26

—No me voy.

—¿Está anocheciendo?

—Al contrario, cariño. Amanece.

—En casa de los padres de Neca había unos sillones parecidos. De cuero amarillo, ¿recuerdas? El día de la petición de mano de Neca tú bebiste mucho. Entonces no me querías como ahora. Juan llevaba un traje horroroso. Meyes y Juan salían con frecuencia y parecía que fuesen a hacerse novios. Yo miraba a Meyes y Meyes estaba mirando las solapas de la americana de Juan. Estoy segura que aquellas solapas, tan mal planchadas, la ponían nerviosa.
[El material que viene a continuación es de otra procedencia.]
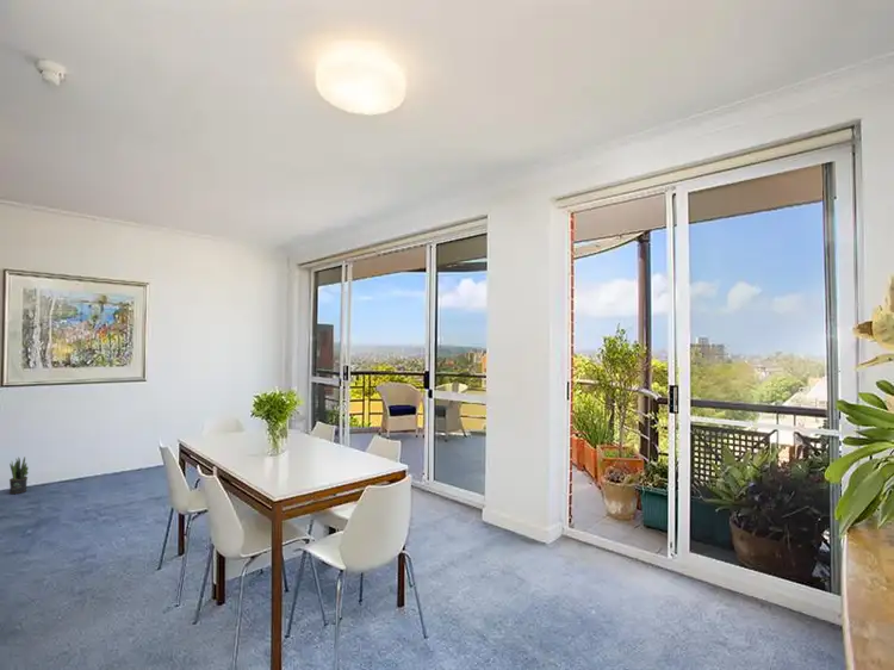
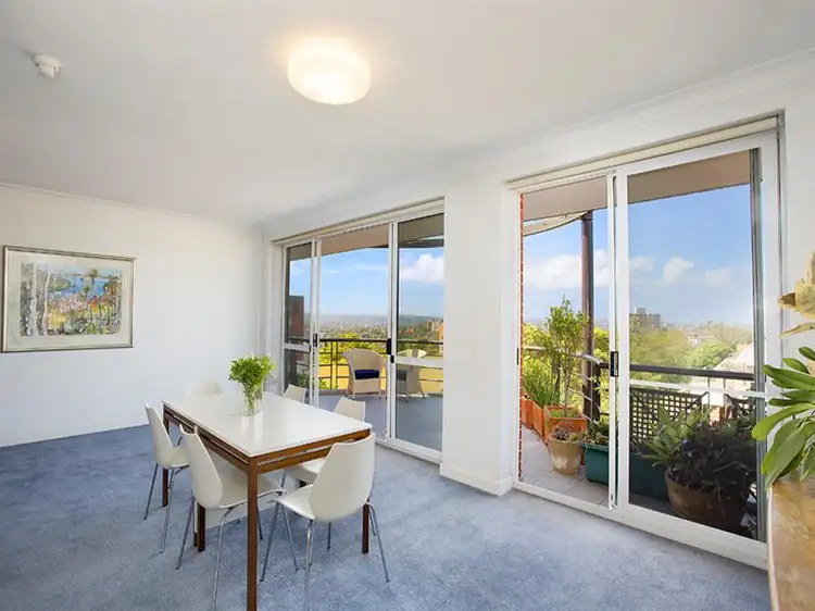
- potted plant [8,455,30,495]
Bailamos hasta muy tarde. Jacinto tenía los ojos húmedos, cuando te abrazó después de la boda. Estabas guapo de verdad con el chaquet. Meyes supo cortar a tiempo.

—¿No puedes dormir?

—¿Para qué dormir? No te vayas.

—Descuida, que no me voy. Si descansases unas horas, luego te encontrarías mejor. Así, te subirá la fiebre.

—¿Tengo mucha fiebre?

—No, claro que no.

—Me gustan tus manos, Pedro. Dicen que, con el tiempo, se pierden las sensaciones, pero a mí eso no me sucede.

—Deja de hablar. Debes ser razonable, como siempre lo has sido.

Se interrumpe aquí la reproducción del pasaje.